The problem is that you don't really know what you want. You have not given yourself any experience in order to have that knowledge. You do not know if you dislike sex, because you've never tried it. It’s odd to say “I don’t like bagels" when you’ve never eaten a bagel. The very obvious response is, "How, then, do you know you don't like them?" You are doing the same thing. You are saying no to something you've never had, and it would be a shame to be saying no to something all this time that you might actually love.
And this needs to be said: sex isn’t a bagel. Sex is something that connects people all over the world. It drives commerce, weaves together our greatest stories and epics, and marks our best experiences. Some people live for sex. It's inspired the greatest art and is one of the highlights of being human. Refusing bagels is one thing, but refusing sex is something else. You're potentially missing out on a life-defining, life-enhancing experience.

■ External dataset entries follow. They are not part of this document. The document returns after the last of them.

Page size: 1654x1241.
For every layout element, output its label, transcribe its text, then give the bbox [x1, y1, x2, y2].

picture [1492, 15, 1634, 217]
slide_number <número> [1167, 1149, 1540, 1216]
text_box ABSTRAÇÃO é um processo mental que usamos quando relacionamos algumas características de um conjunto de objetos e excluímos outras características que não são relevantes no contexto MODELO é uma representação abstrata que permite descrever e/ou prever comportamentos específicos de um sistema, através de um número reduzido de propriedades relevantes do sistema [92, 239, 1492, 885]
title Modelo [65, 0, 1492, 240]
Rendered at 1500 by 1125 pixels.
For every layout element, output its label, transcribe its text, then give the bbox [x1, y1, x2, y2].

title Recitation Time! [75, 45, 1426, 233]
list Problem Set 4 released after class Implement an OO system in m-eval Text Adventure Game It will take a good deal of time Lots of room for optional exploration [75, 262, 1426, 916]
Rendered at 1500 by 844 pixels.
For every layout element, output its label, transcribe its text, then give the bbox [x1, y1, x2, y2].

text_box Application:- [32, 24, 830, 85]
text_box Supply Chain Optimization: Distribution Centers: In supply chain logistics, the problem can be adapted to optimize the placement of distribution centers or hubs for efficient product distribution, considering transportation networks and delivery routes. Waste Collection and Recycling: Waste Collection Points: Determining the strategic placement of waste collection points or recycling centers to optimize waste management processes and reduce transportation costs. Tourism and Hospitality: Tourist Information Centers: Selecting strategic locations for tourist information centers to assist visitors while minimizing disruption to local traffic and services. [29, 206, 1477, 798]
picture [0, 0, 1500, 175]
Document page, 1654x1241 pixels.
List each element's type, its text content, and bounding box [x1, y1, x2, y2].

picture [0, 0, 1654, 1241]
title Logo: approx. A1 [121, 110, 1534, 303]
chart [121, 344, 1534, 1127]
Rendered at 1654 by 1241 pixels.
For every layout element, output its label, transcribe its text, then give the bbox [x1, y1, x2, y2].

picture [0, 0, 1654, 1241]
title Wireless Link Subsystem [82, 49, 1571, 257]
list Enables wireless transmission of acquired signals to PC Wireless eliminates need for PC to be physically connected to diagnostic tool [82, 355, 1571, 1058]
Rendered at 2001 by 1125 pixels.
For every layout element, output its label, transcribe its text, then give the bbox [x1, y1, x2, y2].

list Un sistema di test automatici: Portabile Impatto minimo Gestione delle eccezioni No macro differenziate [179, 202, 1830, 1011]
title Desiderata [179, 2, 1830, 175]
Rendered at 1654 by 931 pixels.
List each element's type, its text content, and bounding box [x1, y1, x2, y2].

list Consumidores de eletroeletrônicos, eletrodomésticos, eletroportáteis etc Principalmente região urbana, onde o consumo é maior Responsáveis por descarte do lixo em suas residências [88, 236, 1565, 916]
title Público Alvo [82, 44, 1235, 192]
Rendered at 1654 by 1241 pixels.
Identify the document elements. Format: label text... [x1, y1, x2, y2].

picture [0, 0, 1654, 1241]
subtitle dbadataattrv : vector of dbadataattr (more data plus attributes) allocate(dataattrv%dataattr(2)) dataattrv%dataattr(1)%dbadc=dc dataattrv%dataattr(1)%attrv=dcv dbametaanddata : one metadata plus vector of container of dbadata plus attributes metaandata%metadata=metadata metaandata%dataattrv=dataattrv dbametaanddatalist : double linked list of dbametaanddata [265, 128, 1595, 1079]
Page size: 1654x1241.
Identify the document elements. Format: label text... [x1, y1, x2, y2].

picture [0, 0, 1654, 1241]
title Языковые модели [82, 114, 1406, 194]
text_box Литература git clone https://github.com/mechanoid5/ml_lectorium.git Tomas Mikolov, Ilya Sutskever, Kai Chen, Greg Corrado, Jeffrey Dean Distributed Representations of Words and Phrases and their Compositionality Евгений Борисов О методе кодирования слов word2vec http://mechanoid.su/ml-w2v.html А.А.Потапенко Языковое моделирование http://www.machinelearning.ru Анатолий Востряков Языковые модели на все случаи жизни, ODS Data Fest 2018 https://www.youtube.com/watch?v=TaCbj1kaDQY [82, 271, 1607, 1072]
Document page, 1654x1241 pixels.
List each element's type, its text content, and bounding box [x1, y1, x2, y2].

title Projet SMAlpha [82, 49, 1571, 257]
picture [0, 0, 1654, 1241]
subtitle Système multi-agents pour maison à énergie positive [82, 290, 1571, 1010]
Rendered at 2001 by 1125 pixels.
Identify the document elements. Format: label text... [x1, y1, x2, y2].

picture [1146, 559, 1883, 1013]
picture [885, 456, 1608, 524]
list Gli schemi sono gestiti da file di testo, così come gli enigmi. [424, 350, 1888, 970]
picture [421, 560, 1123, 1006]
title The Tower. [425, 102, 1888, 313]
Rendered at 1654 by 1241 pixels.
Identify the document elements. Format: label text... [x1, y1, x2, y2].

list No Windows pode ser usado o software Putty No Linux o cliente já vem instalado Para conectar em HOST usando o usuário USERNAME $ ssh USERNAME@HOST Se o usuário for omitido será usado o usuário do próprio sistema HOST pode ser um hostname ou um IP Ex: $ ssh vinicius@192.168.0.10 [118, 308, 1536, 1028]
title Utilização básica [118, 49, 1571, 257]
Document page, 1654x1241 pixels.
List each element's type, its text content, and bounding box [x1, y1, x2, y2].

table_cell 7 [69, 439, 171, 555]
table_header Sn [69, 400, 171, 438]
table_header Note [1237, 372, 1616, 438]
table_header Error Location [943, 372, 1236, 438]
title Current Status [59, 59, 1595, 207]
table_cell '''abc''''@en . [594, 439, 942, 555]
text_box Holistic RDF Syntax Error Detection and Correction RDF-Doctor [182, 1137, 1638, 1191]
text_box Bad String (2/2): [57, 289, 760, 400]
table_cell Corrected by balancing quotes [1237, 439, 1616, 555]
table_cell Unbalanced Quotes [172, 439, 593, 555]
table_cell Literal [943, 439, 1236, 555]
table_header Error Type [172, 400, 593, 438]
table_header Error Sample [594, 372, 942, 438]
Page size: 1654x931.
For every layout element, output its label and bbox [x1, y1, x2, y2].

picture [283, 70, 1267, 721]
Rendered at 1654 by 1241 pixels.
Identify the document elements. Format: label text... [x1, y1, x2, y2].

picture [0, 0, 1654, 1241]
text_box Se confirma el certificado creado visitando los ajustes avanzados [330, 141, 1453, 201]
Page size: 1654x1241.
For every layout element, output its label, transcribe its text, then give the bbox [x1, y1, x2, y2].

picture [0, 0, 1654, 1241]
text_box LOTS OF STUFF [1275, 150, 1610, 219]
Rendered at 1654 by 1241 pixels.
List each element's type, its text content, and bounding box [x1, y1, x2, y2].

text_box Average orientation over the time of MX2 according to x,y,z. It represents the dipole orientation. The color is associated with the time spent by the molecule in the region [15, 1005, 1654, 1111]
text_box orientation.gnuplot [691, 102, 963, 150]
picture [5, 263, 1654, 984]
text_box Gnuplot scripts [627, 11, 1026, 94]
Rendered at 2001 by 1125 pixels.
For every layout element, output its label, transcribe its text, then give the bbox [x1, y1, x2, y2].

I can't tell you what to value, but I think you should experience sex — the traditional, penetrative kind. If that sex doesn't do it for you after a few tries, expand your definition of sex to include all intimacy, and then your options are literally endless.
Be close to someone. Appreciate their body. Let them appreciate yours. Try not to worry about how your body is perceived. If they give you consent to be close to them and touch them, your body is enough — they want to be there with you. You don't have to get into penetrative stuff if you don't want to. If you do, communicate your desires, get their consent, and try it. You may get uncomfortable and need to stop — that's okay. Try all this a few times and, if you can, with a few different partners before deciding it's not for you.
Try massage. Try porn. Cuddle. If none of that does the job, you may be asexual — that's okay too. No matter what you choose to do, you need connections with humans. Because that's what living is all about.